← Back to context

Comment by ronsor

14 hours ago

I don't know why Perplexity in particular gets everyone in a nit. It's not even particularly special: a user inputs a query, an AI model does a web search and fetches some pages on the user's behalf, and then it serves the result to the user.

Putting aside that other products, such as OpenAI's ChatGPT and modern Google Search have the same "AI-powered web search" functionality, I can't see how this is meaningfully different from a user doing a web search and pasting a bunch of webpages into an LLM chat box.

> But what about ad revenue?

The user could be using an ad blocker. If they're using Perplexity at all, they probably already are. There's no requirement for a user agent to render ads.

> But robots.txt!!!11

`robots.txt` is for recursive, fully automated requests. If a request is made on behalf of a user, through direct user interaction, then it may not be followed and IMO shouldn't be followed. If you really want to block a user agent, it's up to you to figure out how to serve a 403.

> It's breaking copyright by reproducing my content!

Yes, so does the user's browser. The purpose of a user agent is to fetch and display content how the user wants. The manner in which that is done is irrelevant.

> I don't know why Perplexity in particular gets everyone in a nit

I suspect they seem easier to sue than OpenAI, Anthropic, Meta, Google, and literally anything coming out of china.

Well, some bots even spoof User-Agents, requesting tons of requests without proper rate-limiting (looking at you, ByteSpider)

No fair plays done by people, even before the LLMs, so we get the PoW challenge on everywhere.

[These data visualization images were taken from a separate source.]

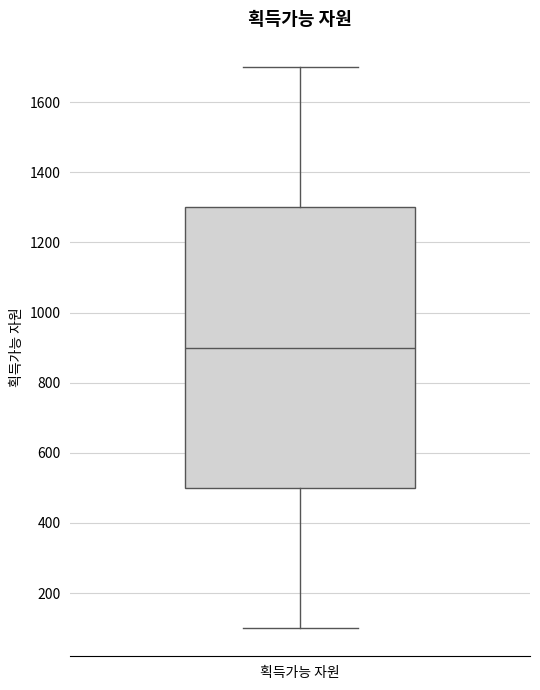

Where is the lower edge of the box for 획득가능 자원 on the y-axis? The values are not printed on the chart, so give them approximately, as read against the axis.

500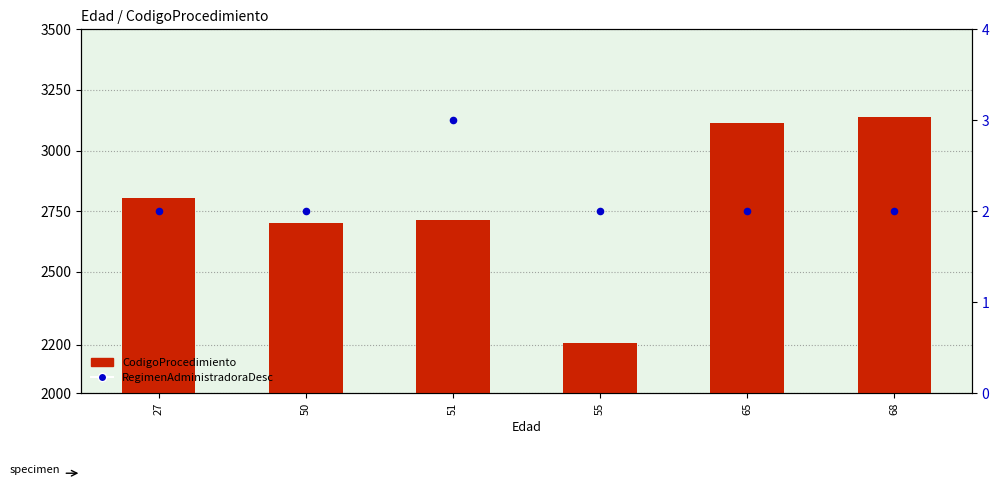

Is the value of RegimenAdministradoraDesc at 55 greater than the value of CodigoProcedimiento at 50?

No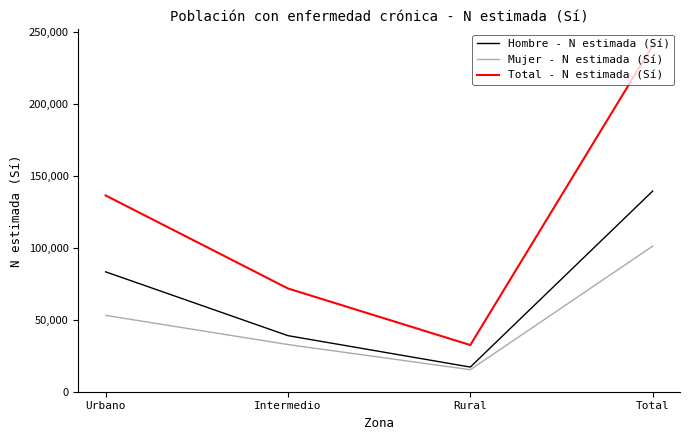

Reading left to right, what are all the values shown in this chart?

Hombre - N estimada (Sí): Urbano=83354	Intermedio=38979	Rural=17139	Total=139472
Mujer - N estimada (Sí): Urbano=53091	Intermedio=32798	Rural=15306	Total=101194
Total - N estimada (Sí): Urbano=136445	Intermedio=71776	Rural=32446	Total=240667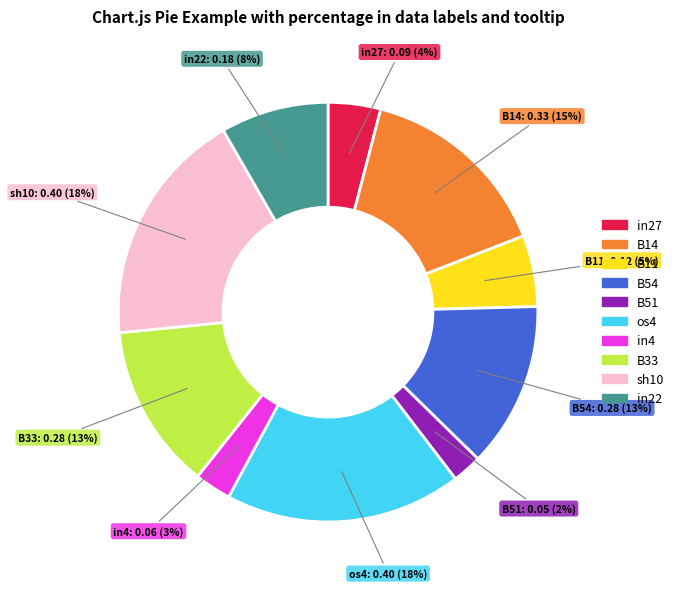

To the nearest percent, what is the difference between the largest and smallest slice percentages?

16%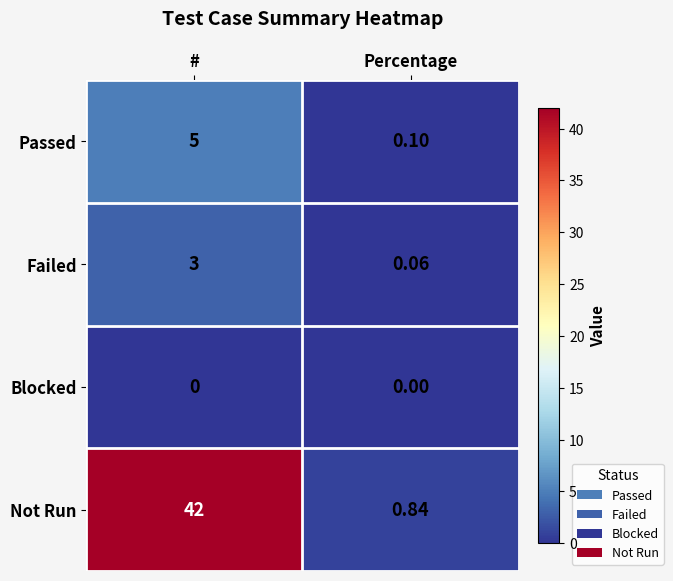

At which category is the sum across all series the highest?

#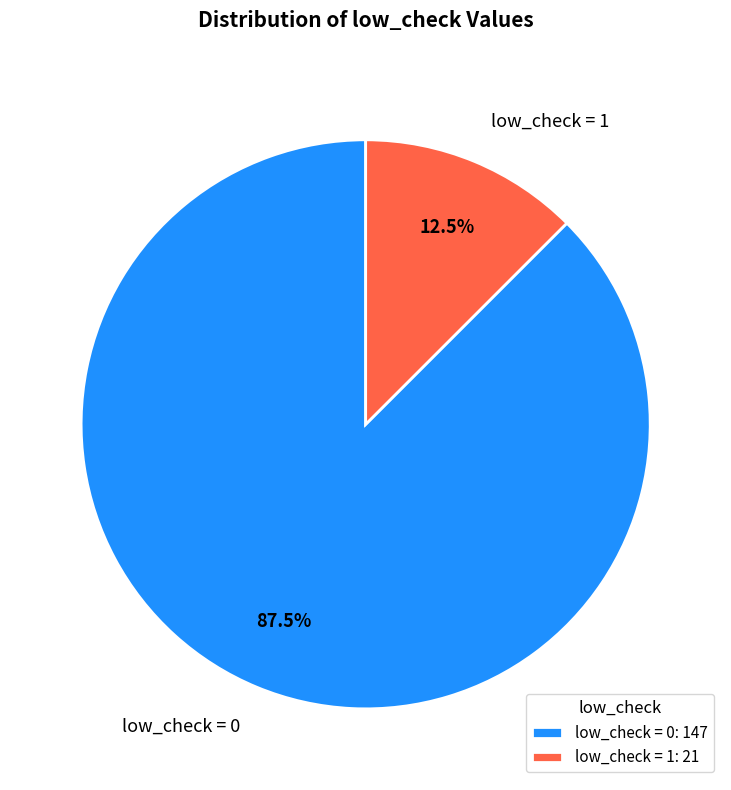

Which slice is the largest?

low_check = 0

And what is that conclusion? since Adblockers are used by anywhere, it is OK to corporates not to license them directly and just yank them and put it into curation service? especially without ads? that's a licensing issue. the author allowed you to view the article if you provide them monetary support (i.e. ads), they didn't allow you to reproduce and republish the work by default.

also calling browser itself as reproducing? Yes, the data might be copied in memory (but I wouldn't call it as reproducing material, more like transfer from the server to another), but redistribution is the main point here.

It's like saying well, "the part of the variable is replicated to register from the L2 cache, so whole file on DRAM can be authorized to reproduce", Your point of calling "it's reproducing and should not be reproduced in first place" can't be prevented unless you bring non-turing computers that doesn't use active memory.

  • The only reason you can say "looking at you ByteSpider" is that it identifies itself. In 2025, that qualifies it as a nice bot.

    The nasty bots make a single access from an IP, and don't use it again (for your server), and are disguised to look like a browser hit out of the blue with few identifying marks.

There's a difference between what is technically feasible and what is allowed, legally or even morally.

Just because it is possible -- or even easy -- to essentially steal from newspapers/other media outlets, doesn't make it right, or legal. The people behind it put in labor, financial resources, and time to create a product that, like almost every other service, has terms attached -- and those usually come with some form of monetization. Maybe it is a paywall, maybe it is advertisements -- but it is there.

Using an adblocker, or finding some loophole around a paywall, etc, are all very easy to do technically, as any reader of this site knows. That said, the media outlet doesn't have to allow it. And when it is violated on an industrial scale, like Perplexity, then they can be understandably upset and take legal action. And that includes any AI (or other technology, for that matter) that is a wrapper around plagiarism.

Sites opted in to Google originally because it fed them traffic. They most likely did not opt in to an AI rewriter that takes their work and republishes it without any compensation.